In most cases, MySQL's optimizer chooses the fastest index option for queries automatically, but now and then it may hit a snag that slows your database queries to a crawl. You can use one of the three index hints -- USE INDEX, IGNORE INDEX, or FORCE INDEX -- to specify which indexes the optimizer uses or doesn't use. However, there are many limitations to using the hints, and most query-processing problems can be resolved by making things simpler rather than by making them more complicated.
The right index makes all the difference in the performance of a database server. Indexes let your queries focus on the rows that matter, and they allow you to set your preferred search order. Covering indexes (also called index-only queries) speed things up by responding to database queries without having to access data in the tables themselves.
Unfortunately, MySQL's optimizer doesn't always choose the most-efficient query plan. As the MySQL Manual explains, you view the optimizer's statement execution plan by preceding the SELECT statement with the keyword EXPLAIN. When this occurs, you can use index hints to specify which index to use for the query.
The three syntax options for hints are USE INDEX, IGNORE INDEX, and FORCE INDEX: The first instructs MySQL to use only the index listed; the second prevents MySQL from using the indexes listed; and the third has the same effect as the first option, but with the added limitation that table scans occur only when none of the given indexes can be used.

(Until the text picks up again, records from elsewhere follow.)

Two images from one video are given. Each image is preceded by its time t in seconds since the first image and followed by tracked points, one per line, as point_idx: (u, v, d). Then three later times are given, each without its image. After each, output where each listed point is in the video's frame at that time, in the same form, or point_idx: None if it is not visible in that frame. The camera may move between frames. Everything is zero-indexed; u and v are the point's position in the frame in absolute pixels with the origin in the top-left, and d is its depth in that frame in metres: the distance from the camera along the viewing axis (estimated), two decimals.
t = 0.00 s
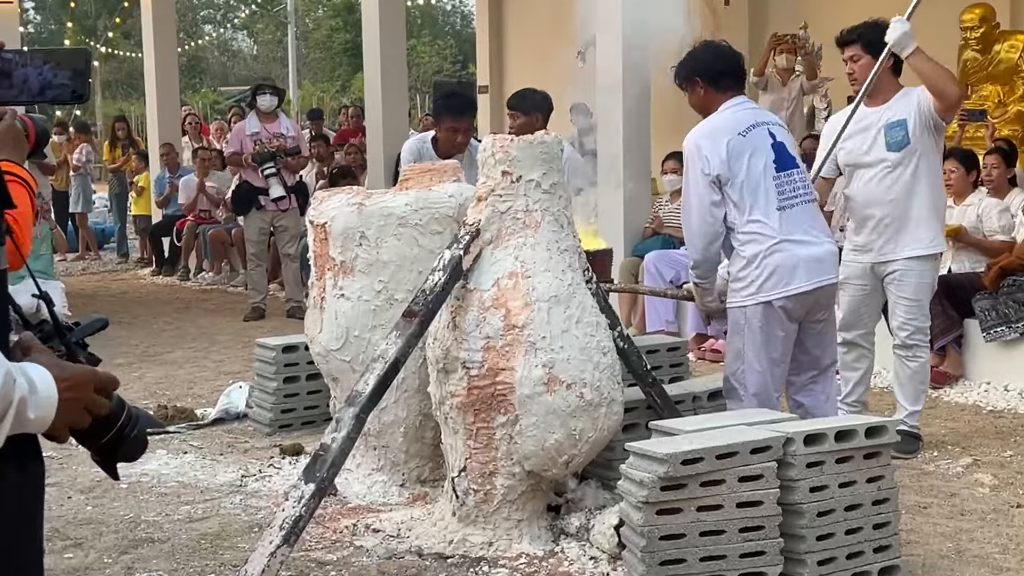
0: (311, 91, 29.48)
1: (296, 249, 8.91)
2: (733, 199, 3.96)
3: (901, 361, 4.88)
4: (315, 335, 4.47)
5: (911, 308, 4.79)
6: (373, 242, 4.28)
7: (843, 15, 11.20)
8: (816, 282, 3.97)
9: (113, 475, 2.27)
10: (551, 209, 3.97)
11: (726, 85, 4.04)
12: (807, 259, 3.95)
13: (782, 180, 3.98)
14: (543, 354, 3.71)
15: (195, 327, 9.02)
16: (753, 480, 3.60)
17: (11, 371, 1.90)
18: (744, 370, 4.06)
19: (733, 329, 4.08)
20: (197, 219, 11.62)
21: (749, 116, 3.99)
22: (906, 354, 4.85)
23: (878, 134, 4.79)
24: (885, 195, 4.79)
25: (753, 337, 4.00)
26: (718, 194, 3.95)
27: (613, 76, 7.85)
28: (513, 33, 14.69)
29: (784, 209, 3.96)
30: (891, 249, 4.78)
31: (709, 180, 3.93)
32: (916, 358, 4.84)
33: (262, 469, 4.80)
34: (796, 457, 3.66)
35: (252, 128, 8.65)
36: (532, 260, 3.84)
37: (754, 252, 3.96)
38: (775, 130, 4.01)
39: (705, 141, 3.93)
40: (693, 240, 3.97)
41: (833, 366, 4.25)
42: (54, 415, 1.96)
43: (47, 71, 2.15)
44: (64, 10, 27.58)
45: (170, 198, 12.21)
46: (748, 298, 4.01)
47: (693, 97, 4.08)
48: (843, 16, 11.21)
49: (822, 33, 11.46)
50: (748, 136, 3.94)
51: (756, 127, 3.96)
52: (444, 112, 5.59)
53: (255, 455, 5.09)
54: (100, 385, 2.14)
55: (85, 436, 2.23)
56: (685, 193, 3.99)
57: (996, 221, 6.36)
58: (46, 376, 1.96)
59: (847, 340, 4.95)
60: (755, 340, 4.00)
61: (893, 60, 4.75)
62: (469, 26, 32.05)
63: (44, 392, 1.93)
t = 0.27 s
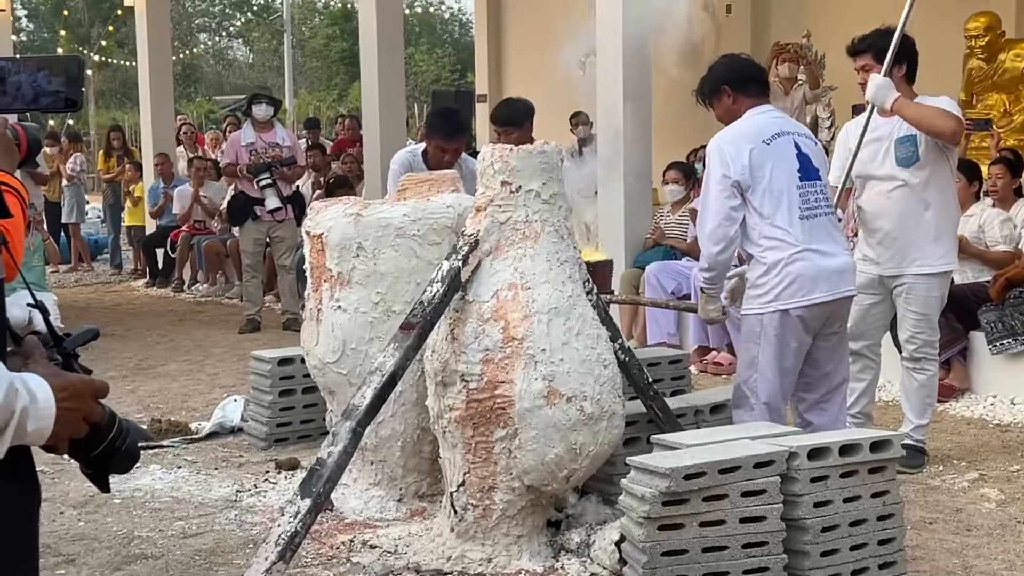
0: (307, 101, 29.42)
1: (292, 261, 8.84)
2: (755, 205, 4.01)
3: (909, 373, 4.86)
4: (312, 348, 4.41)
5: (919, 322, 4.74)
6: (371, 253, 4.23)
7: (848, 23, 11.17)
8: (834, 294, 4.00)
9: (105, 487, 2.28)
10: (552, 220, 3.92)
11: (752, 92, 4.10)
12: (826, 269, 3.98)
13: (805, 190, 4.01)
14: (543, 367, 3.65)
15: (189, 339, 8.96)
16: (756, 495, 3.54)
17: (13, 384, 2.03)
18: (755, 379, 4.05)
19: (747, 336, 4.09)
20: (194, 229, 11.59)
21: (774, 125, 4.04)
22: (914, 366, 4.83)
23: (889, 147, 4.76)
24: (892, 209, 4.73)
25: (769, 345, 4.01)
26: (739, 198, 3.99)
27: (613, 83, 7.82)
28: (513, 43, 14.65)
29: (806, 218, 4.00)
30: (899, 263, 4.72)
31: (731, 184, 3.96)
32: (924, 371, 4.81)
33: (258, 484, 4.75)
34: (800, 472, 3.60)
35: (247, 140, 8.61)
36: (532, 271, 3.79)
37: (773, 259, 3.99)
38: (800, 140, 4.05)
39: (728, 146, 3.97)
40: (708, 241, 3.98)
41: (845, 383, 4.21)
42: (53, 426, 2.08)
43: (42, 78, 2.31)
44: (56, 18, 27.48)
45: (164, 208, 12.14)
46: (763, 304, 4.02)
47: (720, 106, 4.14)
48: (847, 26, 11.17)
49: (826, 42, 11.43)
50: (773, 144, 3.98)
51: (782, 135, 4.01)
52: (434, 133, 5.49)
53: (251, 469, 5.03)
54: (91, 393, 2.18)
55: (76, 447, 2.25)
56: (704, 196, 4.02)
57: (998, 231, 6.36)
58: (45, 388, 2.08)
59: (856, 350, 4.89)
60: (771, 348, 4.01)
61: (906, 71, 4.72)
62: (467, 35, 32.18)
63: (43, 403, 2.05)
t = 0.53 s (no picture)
0: (303, 115, 29.46)
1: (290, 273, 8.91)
2: (760, 220, 4.03)
3: (904, 388, 4.85)
4: (308, 362, 4.41)
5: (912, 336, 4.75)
6: (367, 267, 4.23)
7: (848, 40, 11.26)
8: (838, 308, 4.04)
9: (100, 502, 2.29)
10: (548, 234, 3.92)
11: (762, 105, 4.10)
12: (831, 284, 4.00)
13: (811, 204, 4.05)
14: (539, 381, 3.65)
15: (184, 354, 8.95)
16: (753, 509, 3.54)
17: (10, 402, 2.04)
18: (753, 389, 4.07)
19: (748, 349, 4.11)
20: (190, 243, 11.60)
21: (781, 139, 4.06)
22: (910, 381, 4.81)
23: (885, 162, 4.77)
24: (885, 223, 4.75)
25: (774, 359, 4.02)
26: (744, 212, 4.00)
27: (609, 96, 7.83)
28: (510, 57, 14.68)
29: (810, 232, 4.03)
30: (889, 276, 4.73)
31: (736, 198, 3.97)
32: (920, 386, 4.79)
33: (253, 498, 4.74)
34: (796, 486, 3.60)
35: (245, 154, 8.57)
36: (529, 285, 3.79)
37: (779, 273, 4.01)
38: (806, 154, 4.08)
39: (734, 160, 3.98)
40: (711, 253, 3.98)
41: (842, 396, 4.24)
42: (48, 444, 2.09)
43: (40, 92, 2.42)
44: (53, 32, 27.53)
45: (160, 222, 12.15)
46: (768, 318, 4.03)
47: (729, 118, 4.15)
48: (847, 42, 11.26)
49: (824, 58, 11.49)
50: (778, 159, 4.00)
51: (787, 150, 4.03)
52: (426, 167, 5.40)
53: (247, 483, 5.02)
54: (88, 411, 2.19)
55: (73, 461, 2.26)
56: (709, 210, 4.02)
57: (989, 244, 6.41)
58: (42, 407, 2.08)
59: (853, 361, 4.86)
60: (776, 362, 4.02)
61: (909, 84, 4.74)
62: (463, 49, 32.53)
63: (40, 424, 2.06)
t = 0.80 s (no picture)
0: (298, 137, 29.49)
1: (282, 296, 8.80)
2: (744, 247, 4.10)
3: (899, 411, 4.85)
4: (303, 385, 4.41)
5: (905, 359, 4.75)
6: (361, 290, 4.23)
7: (840, 64, 11.34)
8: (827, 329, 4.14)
9: (95, 524, 2.30)
10: (543, 256, 3.93)
11: (742, 128, 4.14)
12: (819, 308, 4.09)
13: (793, 228, 4.11)
14: (533, 404, 3.64)
15: (177, 376, 8.93)
16: (748, 532, 3.53)
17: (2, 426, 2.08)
18: (762, 417, 4.15)
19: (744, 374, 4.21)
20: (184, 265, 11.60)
21: (760, 163, 4.11)
22: (904, 405, 4.82)
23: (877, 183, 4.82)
24: (876, 248, 4.74)
25: (766, 386, 4.12)
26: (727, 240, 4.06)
27: (603, 118, 7.86)
28: (505, 80, 14.74)
29: (792, 257, 4.10)
30: (880, 300, 4.74)
31: (718, 227, 4.03)
32: (913, 409, 4.81)
33: (246, 521, 4.72)
34: (791, 509, 3.59)
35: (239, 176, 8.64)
36: (523, 307, 3.79)
37: (766, 300, 4.09)
38: (786, 177, 4.13)
39: (714, 190, 4.04)
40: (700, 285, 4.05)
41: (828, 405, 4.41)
42: (42, 468, 2.13)
43: (42, 115, 2.54)
44: (48, 55, 27.58)
45: (154, 244, 12.15)
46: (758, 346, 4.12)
47: (710, 139, 4.20)
48: (840, 66, 11.35)
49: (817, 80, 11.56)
50: (757, 185, 4.07)
51: (766, 174, 4.09)
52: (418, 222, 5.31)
53: (240, 507, 5.01)
54: (84, 433, 2.22)
55: (69, 481, 2.28)
56: (693, 240, 4.08)
57: (980, 267, 6.40)
58: (34, 430, 2.13)
59: (850, 384, 4.90)
60: (767, 388, 4.11)
61: (902, 107, 4.74)
62: (458, 72, 32.65)
63: (32, 444, 2.10)
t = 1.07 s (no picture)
0: (288, 142, 29.43)
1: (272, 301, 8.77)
2: (734, 254, 4.12)
3: (886, 418, 4.85)
4: (293, 392, 4.40)
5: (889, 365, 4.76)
6: (352, 297, 4.22)
7: (830, 70, 11.39)
8: (815, 336, 4.21)
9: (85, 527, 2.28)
10: (533, 263, 3.93)
11: (735, 129, 4.15)
12: (807, 316, 4.14)
13: (782, 235, 4.12)
14: (524, 411, 3.64)
15: (167, 382, 8.90)
16: (738, 538, 3.53)
17: None
18: (749, 420, 4.25)
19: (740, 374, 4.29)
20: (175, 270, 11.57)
21: (750, 168, 4.11)
22: (890, 410, 4.82)
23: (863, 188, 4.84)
24: (860, 254, 4.78)
25: (759, 390, 4.20)
26: (718, 247, 4.10)
27: (594, 123, 7.87)
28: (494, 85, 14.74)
29: (782, 265, 4.13)
30: (862, 304, 4.77)
31: (707, 235, 4.07)
32: (900, 415, 4.80)
33: (236, 528, 4.72)
34: (781, 515, 3.60)
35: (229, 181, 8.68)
36: (513, 314, 3.79)
37: (756, 308, 4.14)
38: (777, 181, 4.13)
39: (703, 198, 4.07)
40: (689, 292, 4.12)
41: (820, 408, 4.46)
42: (31, 473, 2.14)
43: (31, 120, 2.49)
44: (37, 60, 27.42)
45: (143, 250, 12.11)
46: (749, 353, 4.19)
47: (702, 138, 4.20)
48: (829, 73, 11.39)
49: (807, 86, 11.59)
50: (746, 191, 4.07)
51: (757, 180, 4.09)
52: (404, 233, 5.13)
53: (230, 514, 4.99)
54: (72, 438, 2.22)
55: (58, 487, 2.26)
56: (684, 246, 4.14)
57: (967, 273, 6.40)
58: (22, 435, 2.13)
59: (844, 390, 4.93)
60: (760, 392, 4.20)
61: (888, 113, 4.75)
62: (448, 78, 32.64)
63: (20, 451, 2.11)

MySQL's index_hint syntax lets you specify the index to be used to process a particular query. Source: MySQL Reference Manual
Why use FORCE INDEX at all? There may be times when you want to keep table scans to an absolute minimum. Any database is likely to field some queries that can't be satisfied without having to access some data residing only in the table, and outside any index.
To modify the index hint, apply a FOR clause: FOR JOIN, FOR ORDER BY, or FOR GROUP BY. The first applies hints only when MySQL is choosing how to find table rows or process joins; while the second and third apply the hints only when sorting or grouping rows, respectively. Note that whenever a covering index is used to access the table, the optimizer ignores attempts by the ORDER BY and GROUP BY modifiers to have it ignore the covering index.
Are you sure you need that index hint?
Once you get the hang of using index hints to improve query performance, you may be tempted to overuse the technique. In a Stack Overflow post from July 2013, a developer wasn't able to get MySQL to list his preferred index when he ran EXPLAIN. He was looking for a way to force MySQL to use that specific index for performance tests.
In this case, it was posited that no index hint was needed. Instead, he could just change the order of the specified indexes so that the left-most column in the index is used for row restriction. (While this approach is preferred in most situations, the particulars of the database in question made this solution impractical.)
SQL performance guru Markus Winand classifies optimizer hints as either restricting or supporting. Restricting hints Winand uses only reluctantly because they create potential points of failure in the future: a new index could be added that the optimizer can't access, or an object name used as a parameter could be changed at some point.
Supporting hints add some useful information that make the optimizer run better, but Winand claims such hints are rare. For example, the query may be asking for only a specified number of rows in a result, so the optimizer can choose an index that would be impractical to run on all rows.